Dangerous wildfires are igniting all over California and the Northwest. Yesterday, a fire that began in the steep ravines of the foothills threatened a friend’s home near Nevada City. Only a massive firefighting response, and the luck of the wind blowing away from her home, saved her house.
The close call has made her “deeply reflective” of what is happening to the earth and with the climate. California is in the fourth year of severe drought, and the fire season is just getting started. The climate crisis is not somewhere else sometime in the future; it’s here, and now.
Al Gore believes that “reformed capitalism” will “eventually” solve the climate crisis. But can the climate crisis, which represents only one aspect of man’s overall decimation of the earth, be remedied and reversed through any economic action and political movement? It cannot.
As regular readers of this column know, my basic premise is that a revolution in human consciousness is essential to change the disastrous course of humankind.
Gore rightly called out President Obama’s for his recent, I-can-have-it-both-ways approval of Shell’s plan to drill in the oil-rich Chukchi Sea in the Arctic. “I think Arctic drilling is insane. I think that countries around the world would be very well advised to put restrictions on drilling for oil in the Arctic ocean,” Gore said recently.
Yet he goes on to make the mother of all non-sequiturs, failing not only to make the connection between the climate crisis and capitalism but also making an “assault on reason” by positively linking them.
The market is one thing, capitalism another. Looking to capitalists to solve the climate crisis is like taxing drug dealers for the heroin they sell. It makes sense on the surface, if governments de-criminalize drug use, but does nothing to get at the underlying causes and treatment of addiction.
The one thing that’s essential to change the disastrous course of humankind is the one thing ruled out by the left and right, by secularists and religionists alike—psychological revolution. Why?
Shared unexamined assumptions, irrespective of religious and political views, regarding the immutability of human nature certainly play a self-fulfilling part in why most people don’t change. Nearly everyone has a strong idea of ‘what people are like,’ and these beliefs are difficult to unpack.

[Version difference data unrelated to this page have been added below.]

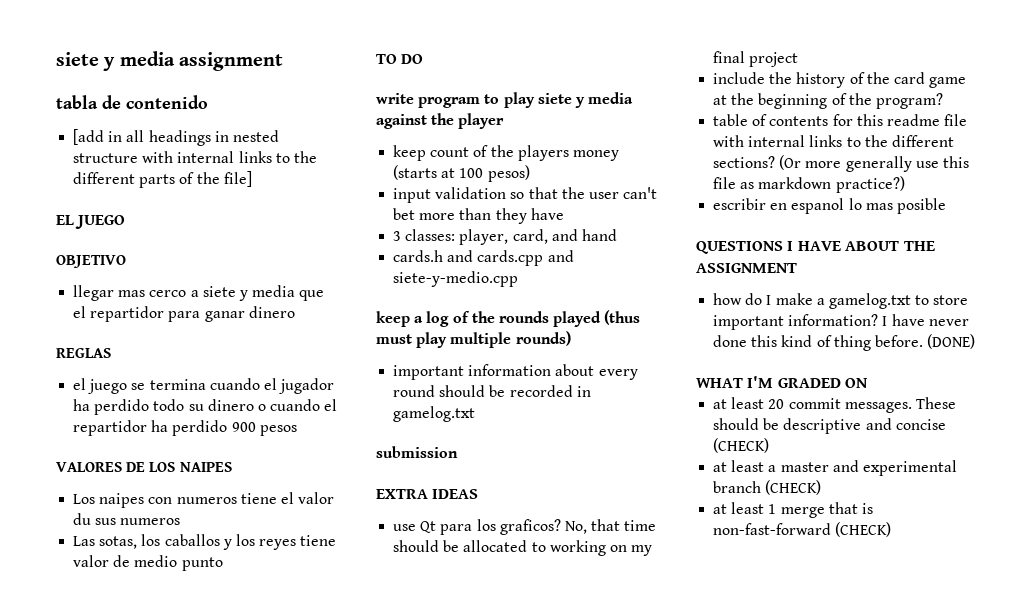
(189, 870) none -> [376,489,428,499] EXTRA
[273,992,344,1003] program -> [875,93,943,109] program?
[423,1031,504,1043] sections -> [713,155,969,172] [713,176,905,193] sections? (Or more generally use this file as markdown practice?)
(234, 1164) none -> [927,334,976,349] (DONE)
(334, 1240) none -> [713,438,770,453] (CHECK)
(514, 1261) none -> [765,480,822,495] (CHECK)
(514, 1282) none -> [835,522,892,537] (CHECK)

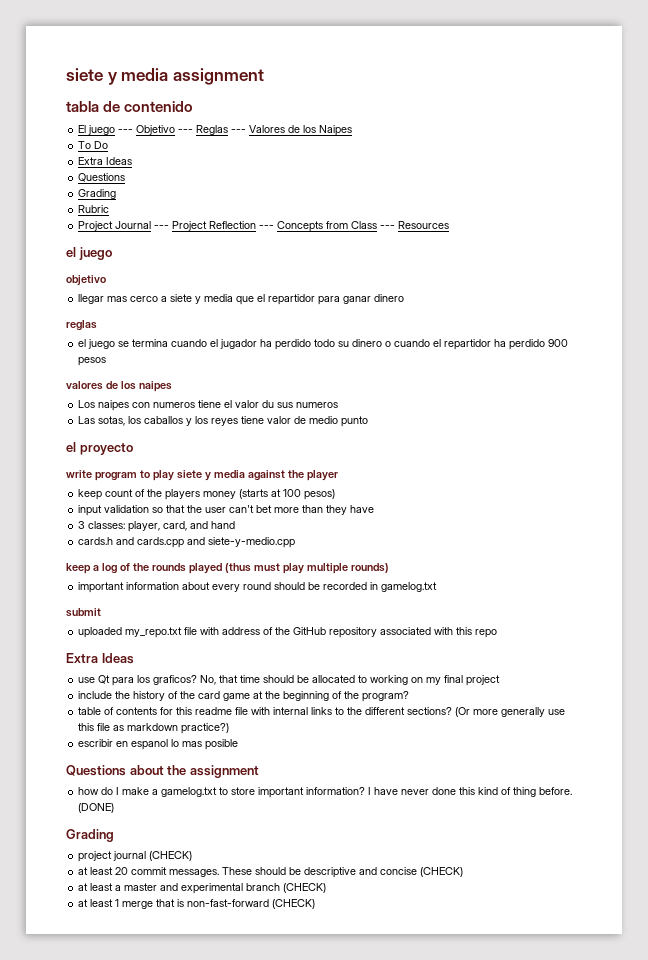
[73,129,279,146] [73,151,317,163] [73,171,252,188] [56,215,126,229] [56,255,126,268] [add in all headings in nested structure with internal links to the different parts of the file] // EL JUEGO // OBJETIVO -> [78,125,353,136] [78,141,109,149] [78,157,133,165] [78,173,126,182] [78,189,117,199] [78,205,110,213] [78,221,450,232] [66,247,112,260] [66,275,106,286] El juego --- Objetivo --- Reglas --- Valores de los Naipes // To Do // Extra Ideas // Questions // Grading // Rubric // Project Journal --- Project Reflection --- Concepts from Class --- Resources // el juego // objetivo
[56,348,111,358] REGLAS -> [66,320,97,331] reglas
[56,462,232,472] VALORES DE LOS NAIPES -> [66,381,172,392] valores de los naipes
[376,54,424,64] TO DO -> [66,442,133,455] el proyecto
[376,446,458,458] [376,489,479,499] submission // EXTRA IDEAS -> [66,608,101,617] [78,627,498,638] [66,653,134,664] submit // uploaded my_repo.txt file with address of the GitHub repository associated with this repo // Extra Ideas
[696,241,935,254] [696,263,797,273] QUESTIONS I HAVE ABOUT THE ASSIGNMENT -> [66,765,259,778] Questions about the assignment
[696,376,869,388] WHAT I'M GRADED ON -> [66,829,114,842] [78,851,193,862] Grading // project journal (CHECK)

Beyond the usual suspects of selfish, greedy and violent, the very term ‘human nature’ carries with it an aura of unchangeability. And of course there’s experience. Humans haven’t essentially changed in thousands of years; why would anyone think we could now?
However, the darker the world and human consciousness becomes (and they have become the same thing), and the more people who adapt to the dead culture by becoming dead themselves, the more urgently necessary and possible a spark could set the whole thing ablaze.

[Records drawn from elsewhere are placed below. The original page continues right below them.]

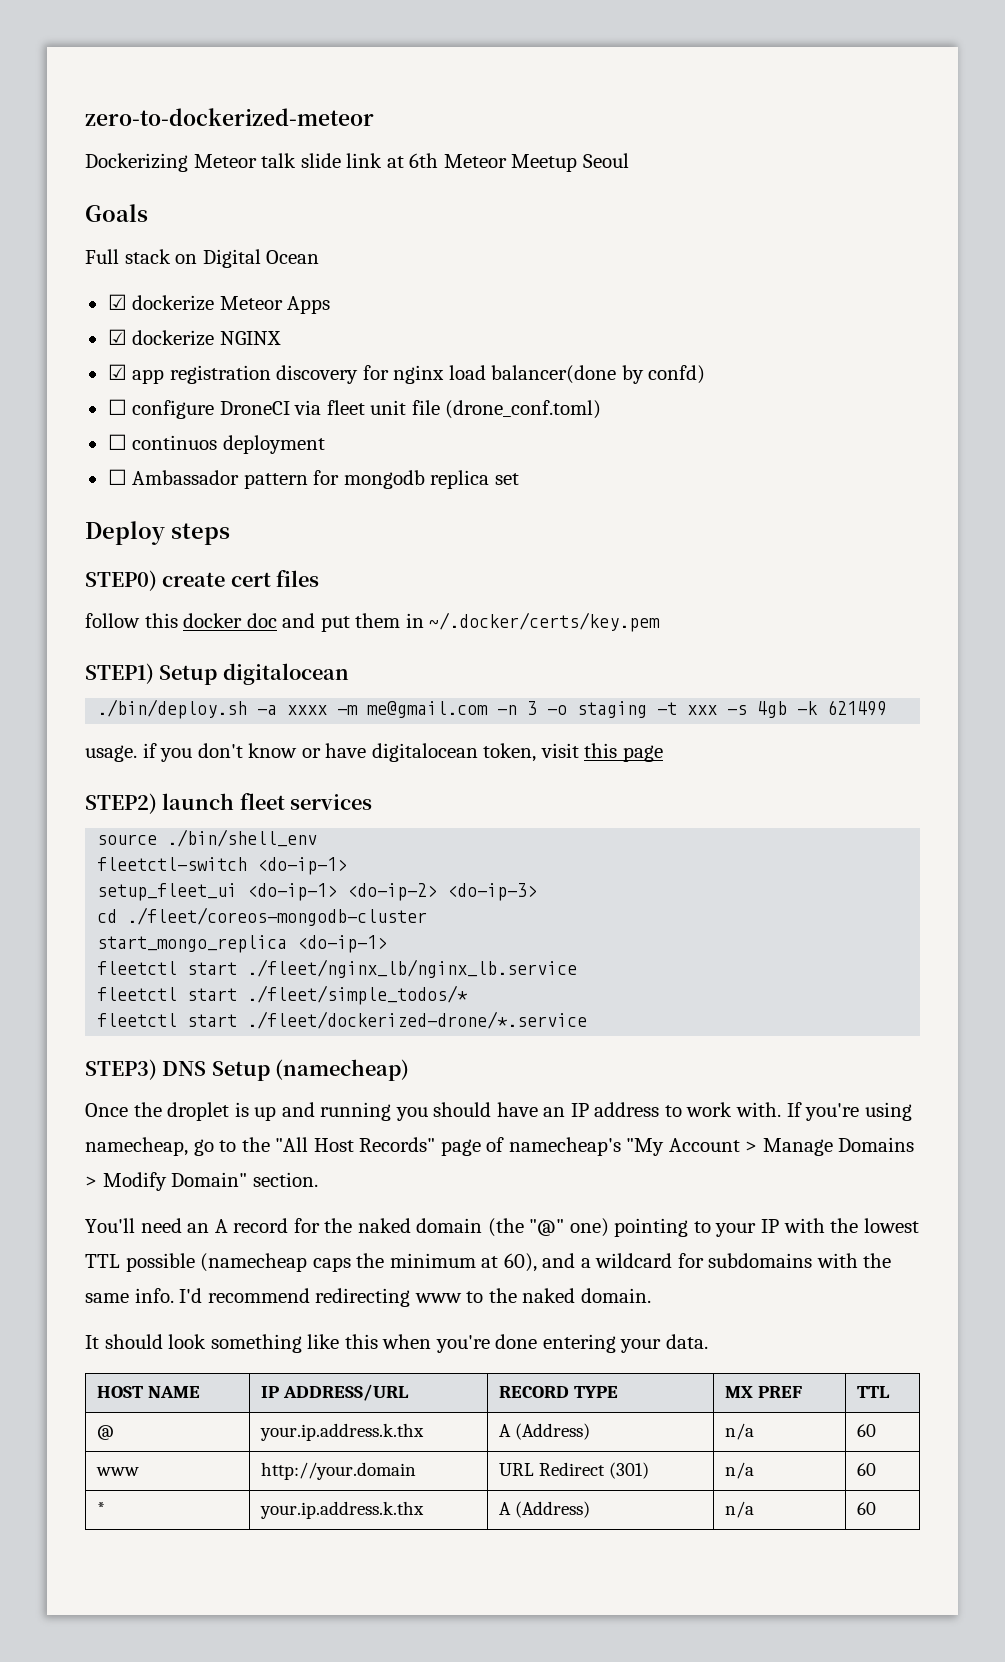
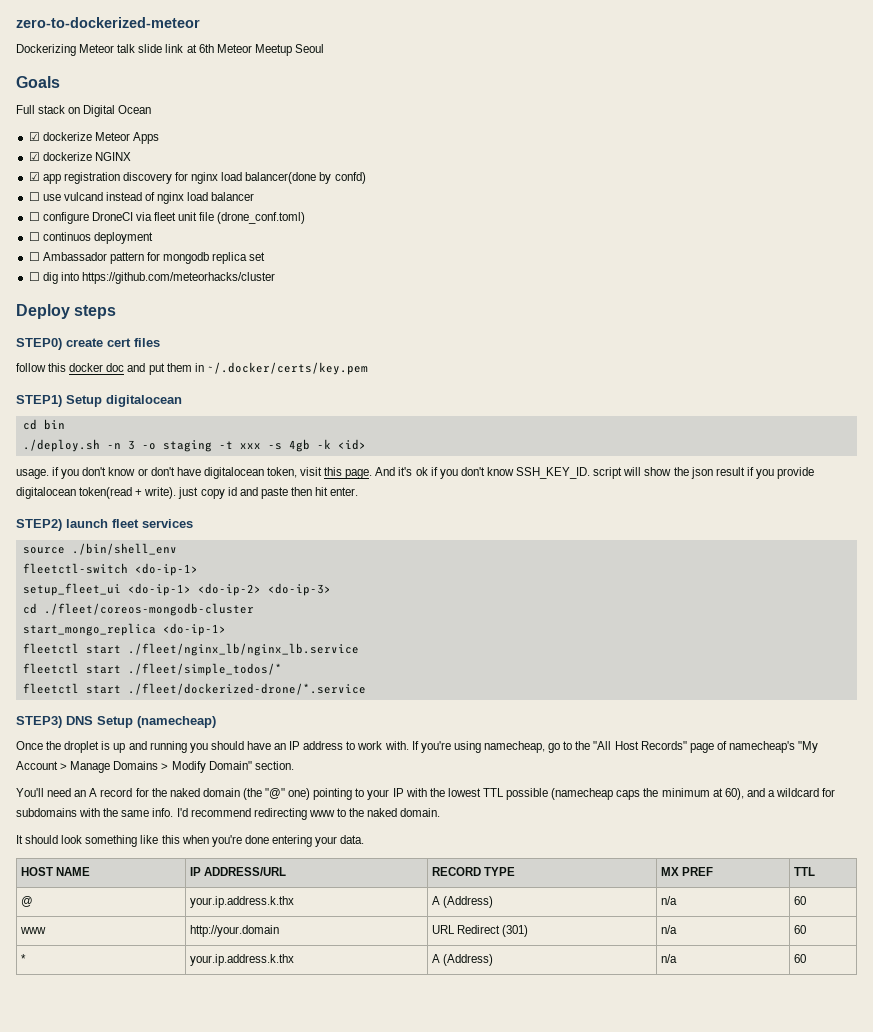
(706, 374) none -> [28,192,255,204] // ☐ use vulcand instead of nginx load balancer
(519, 479) none -> [28,272,275,284] // ☐ dig into https://github.com/meteorhacks/cluster
[97,699,489,719] ./bin/deploy.sh -a xxxx -m me@gmail.com -> [22,419,65,430] [22,439,100,452] cd bin // ./deploy.sh
[827,700,888,716] 621499 -> [337,439,366,450] <id>
(321, 753) none -> [150,467,175,476] don't
[622,745,663,762] page -> [345,467,815,479] [16,487,359,499] page. And it's ok if you don't know SSH_KEY_ID. script will show the json result if you provide digitalocean token(read + write). just copy id and paste then hit enter.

Not in the old way that revolutions throughout history have done, by literally burning down the old order, but by igniting the tinder-dry dark matter of human consciousness within us.

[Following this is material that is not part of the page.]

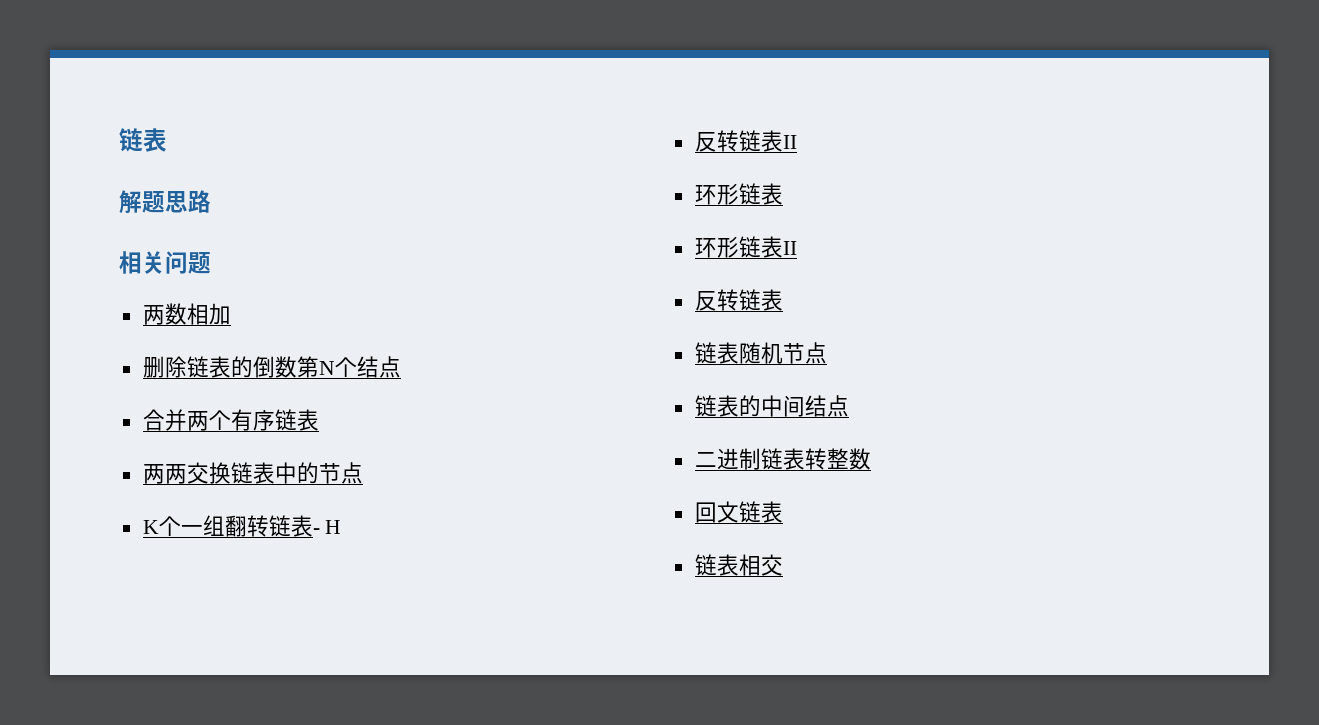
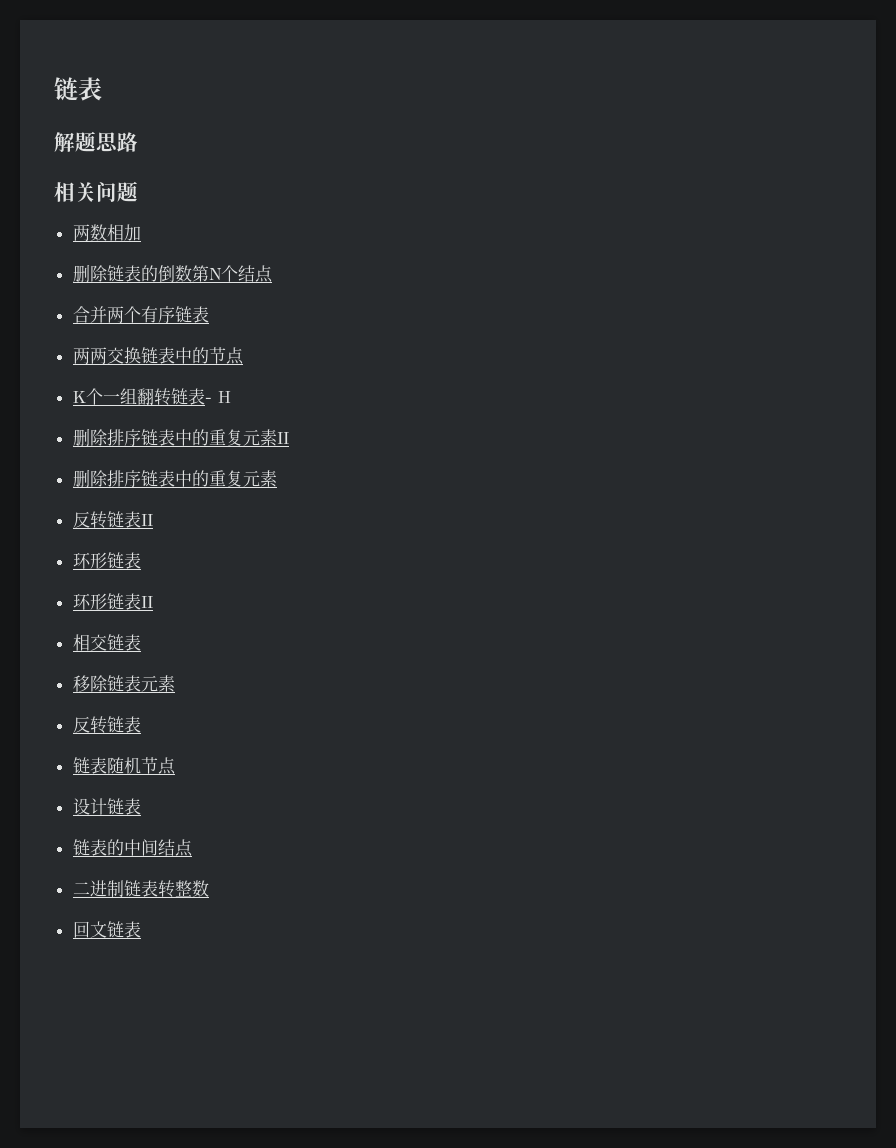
(342, 527) none -> [72,428,289,446] [72,469,277,487] // 删除排序链表中的重复元素II // 删除排序链表中的重复元素
(797, 248) none -> [72,634,141,651] [72,675,175,692] // 相交链表 // 移除链表元素
(827, 353) none -> [72,798,141,815] // 设计链表
[694,554,783,576] // 链表相交 -> (141, 929) none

There is nothing that can be done for those who deny that humankind is on a disastrous course, so it’s up to those who still care about the earth and humanity to inquire into these things and ignite the revolution within ourselves.
And despite or because of the wishful thinking of New Age types who pronounce, “The revolution in consciousness is already happening,” it isn’t. Admittedly, it doesn’t even look like we’re headed in that direction.
So what needs to radically change within us, and how can we bring it about? It begins with and boils down to our relationship to nature, with seeing that we aren’t actually separate from the earth, and that within us is all of humanity in microcosm.
A Great Blue Heron, its long neck tucked into its body, flies silently above the glistening water on a bright, warm morning.
A mallard mother with her half-grown ducklings earnestly forage and comically scoot along the opposite shore.
The increasingly rare sound of a croaking frog echo downstream, and unknown birdcalls emanate from the surrounding verdant banks.
Even though I’d only walked a half-mile down the hill and along the stream from the closed gate in Upper Park, the difference in wildness from Lower Park is pronounced.
It’s fine spot for a Sunday morning sitting. Even the three or four dogs that bound down the bank into the water, until their owners called them back, do not disrupt or disturb the meditation.
Just as right words flow from silence, and right movement flows from stillness, right action flows from non-action.